• [Directions]: Find the line that contains "right elbow: (949, 811)". Then set down that line and all the lines after it, to the end of the records, exactly and with nothing added.

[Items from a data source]
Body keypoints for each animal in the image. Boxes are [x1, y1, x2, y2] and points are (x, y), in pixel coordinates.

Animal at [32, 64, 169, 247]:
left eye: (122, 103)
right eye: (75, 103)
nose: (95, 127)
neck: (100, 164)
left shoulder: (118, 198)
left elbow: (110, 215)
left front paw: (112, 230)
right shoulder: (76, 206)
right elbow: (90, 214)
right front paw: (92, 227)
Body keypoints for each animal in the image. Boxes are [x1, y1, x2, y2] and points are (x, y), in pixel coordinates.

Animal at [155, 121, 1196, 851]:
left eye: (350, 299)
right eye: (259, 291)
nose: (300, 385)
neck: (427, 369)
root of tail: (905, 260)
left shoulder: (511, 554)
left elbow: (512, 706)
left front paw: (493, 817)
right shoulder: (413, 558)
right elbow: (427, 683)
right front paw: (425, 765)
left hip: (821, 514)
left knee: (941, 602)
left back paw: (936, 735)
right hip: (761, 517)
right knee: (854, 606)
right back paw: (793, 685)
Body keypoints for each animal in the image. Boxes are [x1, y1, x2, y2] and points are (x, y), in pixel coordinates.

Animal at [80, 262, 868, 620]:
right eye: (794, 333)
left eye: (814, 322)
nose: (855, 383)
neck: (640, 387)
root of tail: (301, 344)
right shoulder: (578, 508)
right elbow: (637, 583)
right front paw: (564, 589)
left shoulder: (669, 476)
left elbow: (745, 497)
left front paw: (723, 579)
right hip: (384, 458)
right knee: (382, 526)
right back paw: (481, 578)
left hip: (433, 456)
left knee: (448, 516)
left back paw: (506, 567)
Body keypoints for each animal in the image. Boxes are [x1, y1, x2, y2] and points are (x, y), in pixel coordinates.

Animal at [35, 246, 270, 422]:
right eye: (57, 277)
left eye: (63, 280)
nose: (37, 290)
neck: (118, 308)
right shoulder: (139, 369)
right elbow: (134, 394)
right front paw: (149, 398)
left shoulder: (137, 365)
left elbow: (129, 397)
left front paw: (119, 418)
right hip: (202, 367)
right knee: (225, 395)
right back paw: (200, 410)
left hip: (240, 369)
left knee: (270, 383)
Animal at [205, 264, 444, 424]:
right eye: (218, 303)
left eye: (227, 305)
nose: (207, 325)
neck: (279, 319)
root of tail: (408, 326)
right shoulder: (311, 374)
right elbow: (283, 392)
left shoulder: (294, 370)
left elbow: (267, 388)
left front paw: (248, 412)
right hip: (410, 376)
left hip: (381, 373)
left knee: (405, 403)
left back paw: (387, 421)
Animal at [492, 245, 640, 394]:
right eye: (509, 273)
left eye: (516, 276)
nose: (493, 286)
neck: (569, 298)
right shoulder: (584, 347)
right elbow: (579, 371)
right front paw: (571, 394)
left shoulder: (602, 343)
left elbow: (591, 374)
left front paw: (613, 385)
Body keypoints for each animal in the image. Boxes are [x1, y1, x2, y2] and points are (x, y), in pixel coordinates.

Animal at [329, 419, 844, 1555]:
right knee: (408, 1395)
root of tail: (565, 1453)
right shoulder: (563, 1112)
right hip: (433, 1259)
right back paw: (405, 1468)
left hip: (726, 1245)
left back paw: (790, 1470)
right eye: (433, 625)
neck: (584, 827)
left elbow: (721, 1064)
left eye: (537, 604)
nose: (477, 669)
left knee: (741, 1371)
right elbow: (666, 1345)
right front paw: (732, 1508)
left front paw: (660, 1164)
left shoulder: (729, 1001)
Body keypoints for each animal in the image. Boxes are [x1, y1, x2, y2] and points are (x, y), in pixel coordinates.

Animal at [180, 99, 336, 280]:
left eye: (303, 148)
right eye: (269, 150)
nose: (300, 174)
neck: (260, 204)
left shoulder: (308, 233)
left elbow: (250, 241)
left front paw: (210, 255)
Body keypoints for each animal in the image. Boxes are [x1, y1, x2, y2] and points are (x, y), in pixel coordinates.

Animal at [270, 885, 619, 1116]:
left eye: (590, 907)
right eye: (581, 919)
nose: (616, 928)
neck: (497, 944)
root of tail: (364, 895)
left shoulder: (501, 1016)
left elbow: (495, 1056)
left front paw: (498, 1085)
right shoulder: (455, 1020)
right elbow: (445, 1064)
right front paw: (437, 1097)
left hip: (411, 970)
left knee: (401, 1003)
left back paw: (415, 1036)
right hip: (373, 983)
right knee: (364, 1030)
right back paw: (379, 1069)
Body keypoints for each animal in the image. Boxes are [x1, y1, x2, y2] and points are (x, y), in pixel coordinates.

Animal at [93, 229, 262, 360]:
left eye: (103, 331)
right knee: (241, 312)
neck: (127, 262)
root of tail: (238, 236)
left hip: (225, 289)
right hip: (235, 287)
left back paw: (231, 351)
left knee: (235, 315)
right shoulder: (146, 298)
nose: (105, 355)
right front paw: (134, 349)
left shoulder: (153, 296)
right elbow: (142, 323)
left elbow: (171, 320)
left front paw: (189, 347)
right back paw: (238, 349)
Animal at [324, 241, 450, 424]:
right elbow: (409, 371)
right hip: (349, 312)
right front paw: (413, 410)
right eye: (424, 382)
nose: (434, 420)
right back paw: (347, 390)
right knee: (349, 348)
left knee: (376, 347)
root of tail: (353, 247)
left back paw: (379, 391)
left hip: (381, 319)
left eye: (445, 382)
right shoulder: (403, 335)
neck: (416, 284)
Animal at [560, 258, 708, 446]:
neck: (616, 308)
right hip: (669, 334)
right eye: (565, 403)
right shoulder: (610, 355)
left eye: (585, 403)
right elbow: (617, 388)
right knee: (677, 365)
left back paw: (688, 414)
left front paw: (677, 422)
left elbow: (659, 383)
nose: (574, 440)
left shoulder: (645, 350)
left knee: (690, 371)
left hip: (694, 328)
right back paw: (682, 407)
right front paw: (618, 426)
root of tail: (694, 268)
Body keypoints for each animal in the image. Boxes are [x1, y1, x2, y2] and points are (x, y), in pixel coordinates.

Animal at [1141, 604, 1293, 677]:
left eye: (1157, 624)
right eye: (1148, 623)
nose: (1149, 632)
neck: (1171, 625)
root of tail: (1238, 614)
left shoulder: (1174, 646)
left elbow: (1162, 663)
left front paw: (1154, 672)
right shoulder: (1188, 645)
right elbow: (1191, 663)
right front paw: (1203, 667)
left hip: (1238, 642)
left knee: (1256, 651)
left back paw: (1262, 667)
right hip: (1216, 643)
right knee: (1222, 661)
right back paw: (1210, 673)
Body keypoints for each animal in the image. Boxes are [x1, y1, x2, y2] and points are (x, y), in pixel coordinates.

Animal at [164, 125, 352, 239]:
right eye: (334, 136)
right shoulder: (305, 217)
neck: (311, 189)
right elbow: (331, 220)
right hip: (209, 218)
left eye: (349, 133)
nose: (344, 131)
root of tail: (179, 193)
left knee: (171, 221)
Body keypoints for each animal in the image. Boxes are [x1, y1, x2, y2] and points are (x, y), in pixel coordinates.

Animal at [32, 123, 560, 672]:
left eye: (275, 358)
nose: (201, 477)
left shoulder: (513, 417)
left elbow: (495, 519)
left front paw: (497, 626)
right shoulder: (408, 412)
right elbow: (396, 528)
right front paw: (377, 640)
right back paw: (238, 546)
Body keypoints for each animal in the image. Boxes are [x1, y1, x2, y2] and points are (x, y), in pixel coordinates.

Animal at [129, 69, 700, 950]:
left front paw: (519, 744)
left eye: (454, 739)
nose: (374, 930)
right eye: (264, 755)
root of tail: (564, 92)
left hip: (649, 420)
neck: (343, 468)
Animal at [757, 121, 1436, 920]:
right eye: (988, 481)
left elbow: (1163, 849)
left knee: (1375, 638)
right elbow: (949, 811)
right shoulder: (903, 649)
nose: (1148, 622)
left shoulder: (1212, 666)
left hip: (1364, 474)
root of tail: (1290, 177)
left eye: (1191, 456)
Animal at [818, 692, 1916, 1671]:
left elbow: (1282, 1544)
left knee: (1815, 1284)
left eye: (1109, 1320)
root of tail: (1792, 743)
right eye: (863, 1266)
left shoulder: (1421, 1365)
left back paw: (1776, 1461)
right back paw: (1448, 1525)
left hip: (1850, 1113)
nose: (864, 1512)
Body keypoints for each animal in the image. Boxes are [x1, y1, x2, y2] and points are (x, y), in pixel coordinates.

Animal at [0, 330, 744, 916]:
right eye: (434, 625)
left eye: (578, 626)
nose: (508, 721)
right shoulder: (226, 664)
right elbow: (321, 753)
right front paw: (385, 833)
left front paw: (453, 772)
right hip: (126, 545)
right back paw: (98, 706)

• [Task solution]:
right elbow: (949, 811)
right shoulder: (903, 649)
nose: (1148, 622)
left shoulder: (1212, 666)
left hip: (1364, 474)
root of tail: (1290, 177)
left eye: (1191, 456)
Animal at [818, 692, 1916, 1671]:
left elbow: (1282, 1544)
left knee: (1815, 1284)
left eye: (1109, 1320)
root of tail: (1792, 743)
right eye: (863, 1266)
left shoulder: (1421, 1365)
left back paw: (1776, 1461)
right back paw: (1448, 1525)
left hip: (1850, 1113)
nose: (864, 1512)
Body keypoints for each animal in the image. Boxes are [x1, y1, x2, y2] and points are (x, y), in pixel coordinates.

Animal at [0, 330, 744, 916]:
right eye: (434, 625)
left eye: (578, 626)
nose: (508, 721)
right shoulder: (226, 664)
right elbow: (321, 753)
right front paw: (385, 833)
left front paw: (453, 772)
right hip: (126, 545)
right back paw: (98, 706)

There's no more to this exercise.